JUAN MANUEL DE PRADA
ABC.es
Al español cabal, Europa siempre le ha provocado sarpullidos; pues intuye
que es una construcción urdida para joderle
Ahora que no tenemos a un Julio Camba que rescate en la vejez sus artículos
de juventud, para pasarlos de nuevo por la sartén de la prensa; ahora que no
tenemos a un Valle-Inclán que intercale en sus novelas los cuentos que
previamente había publicado en las revistas de la época; ahora que ni siquiera
tenemos a un Emilio Carrere que complete sus manuscritos repescando capítulos
de obras suyas anteriores
la llama del refrito la mantienen viva los
tertulianeses, esos plusmarquistas del lugarcomunismo, que convierten la vida
del teleadicto en un incesante día de la marmota, refritado de ideas
mazorrales, lobotomizantes y archisabidas.
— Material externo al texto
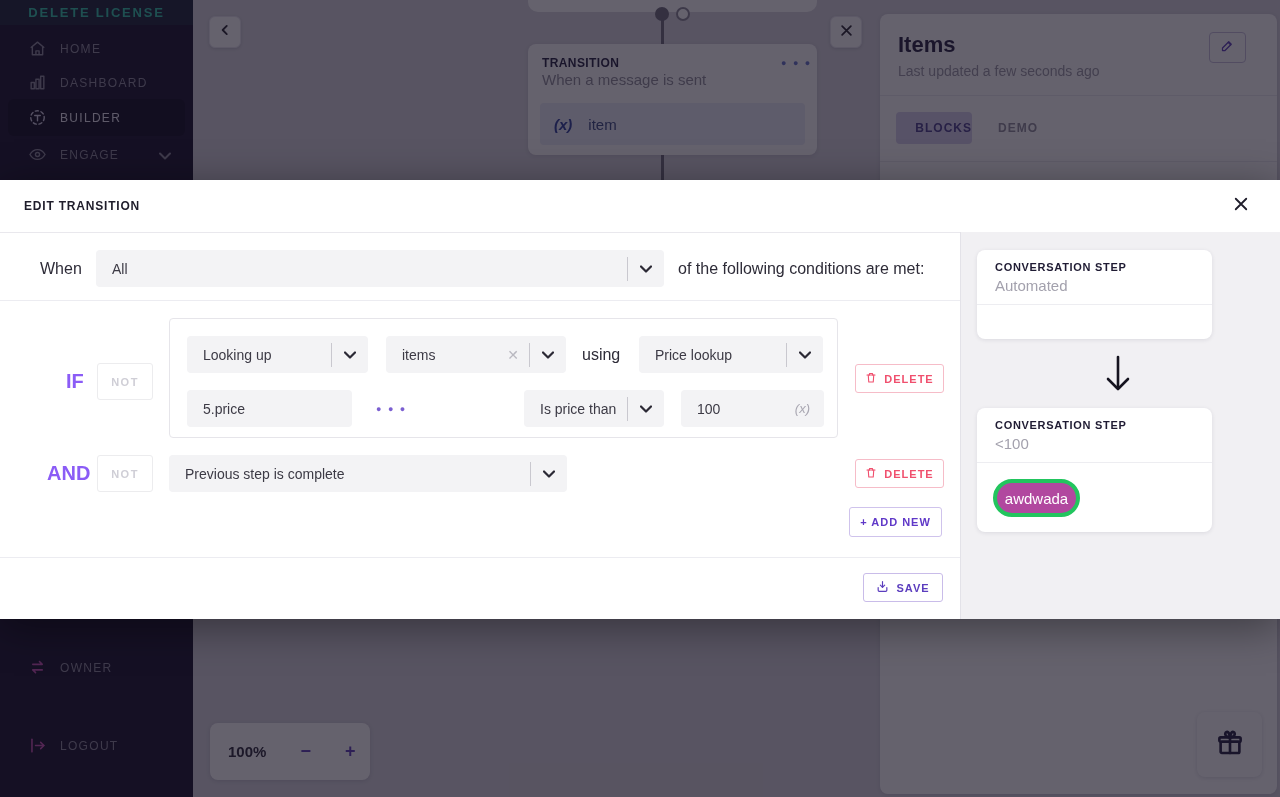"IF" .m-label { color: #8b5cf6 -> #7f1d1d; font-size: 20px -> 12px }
A la vista de los candidatos que las
facciones políticas de mayor ringorrango presentan a las elecciones europeas,
el refrito tertulianés del momento, más repetido que el retuiteo de un comedor
de fabada, consiste en decir: «Es que son unas elecciones en clave nacional».
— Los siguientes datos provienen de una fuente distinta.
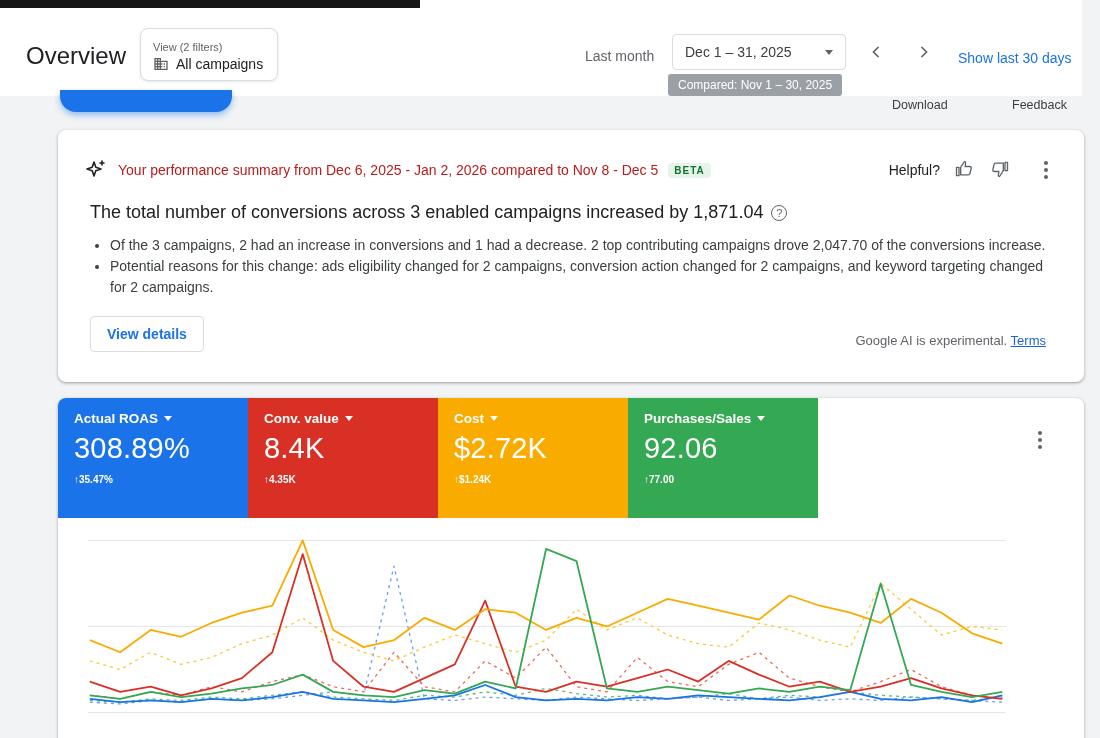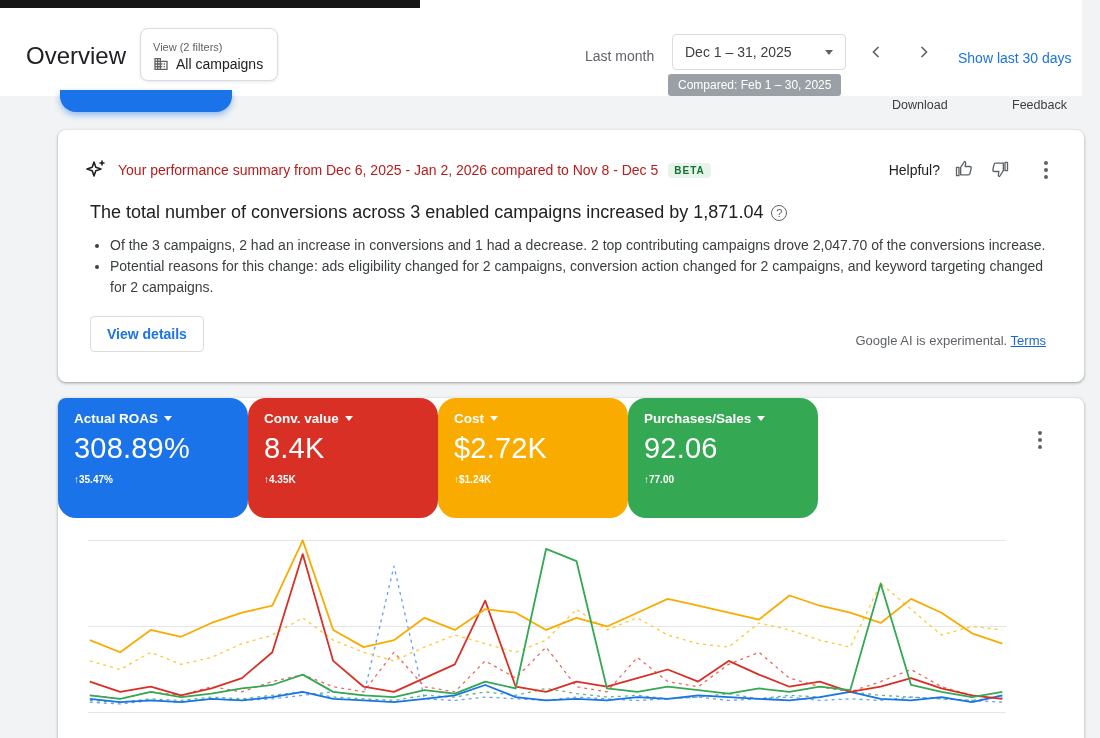"Compared: Feb 1 – 30," div.compared-tip { text: Feb -> Nov }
El refrito tertulianés esconde, sin embargo, una verdad como un templo;
aunque no, por supuesto, en el sentido mostrenco que los tertulianeses dan a la
frase. Y es que, en efecto, en España el único modo de confundir y engañar a la
gente para que vote en unas elecciones europeas consiste en urdir un
trampantojo que la haga creer que se halla ante unas elecciones nacionales. Al
español cabal, Europa siempre le ha provocado sarpullidos; pues, aunque no sepa
verbalizarlo, intuye que es una construcción artificiosa urdida para joderle. Y
así lo es, en efecto, en términos históricos: pues Europa se fundó para
combatir a España (y a lo que España defendía) mediante una sucesión de
rupturas que Elías de Tejada enumera muy sintéticamente: la ruptura religiosa
de Lutero; la ruptura ética de Maquiavelo; la ruptura política de Bodino; la
ruptura jurídica de Hobbes; y, por último, la ruptura definitiva que convierte
en realidad palpable la desintegración provocada por las anteriores, mediante
la Paz de Westfalia. Y todas estas rupturas encontrarían luego una
desembocadura común y orgiástica en la Revolución Francesa. Esta Europa nacida
para combatir, domeñar y destruir a España repele al español con conocimientos
de Historia; y al español que no los tiene, le basta con meditar que,
participando en las elecciones europeas, otorga poderes a una patulea de
burócratas con cara de col de Bruselas para que elaboren un pandemónium de
leyes y ordenanzas que permitan las intromisiones más abusivas en su vida y en
su hacienda, así como en la vida y en la hacienda del Estado español,
convertido ya en un títere (según explícitamente se reconoció en la reforma por
la vía rápida del artículo 153 de lo que, desde entonces, podría llamarse
nuestro Papel Mojado Constitucional).
Nos enseñaba Valéry que «la política es el arte de consultar a las gentes
acerca de lo que nada entienden y de impedirles que se ocupen de aquello que
les concierne». Definición que halla su prueba irrefutable en las elecciones
europeas, donde este embeleco de expropiación política alcanza su máxima
expresión; y es, en efecto, tan descarnada y voraz esta expropiación, tan
lesivo para la soberanía española y tan adverso a lo que España es (o más bien
ha sido) lo que se cuece en unas elecciones europeas, que las facciones
políticas de mayor ringorrango necesitan disfrazar el despojo «en clave
nacional». Así consiguen que la gente vote pensando ilusamente que, mientras
otorga poderes para la confiscación de sus almas a los burócratas bruselenses,
está haciendo profesión de fe conservadora o progresista. Y así se cumple
aquello que afirmaba Nicolás Gómez Dávila: «El sufragio universal no pretende
que los intereses de la mayoría triunfen, sino que la mayoría lo crea».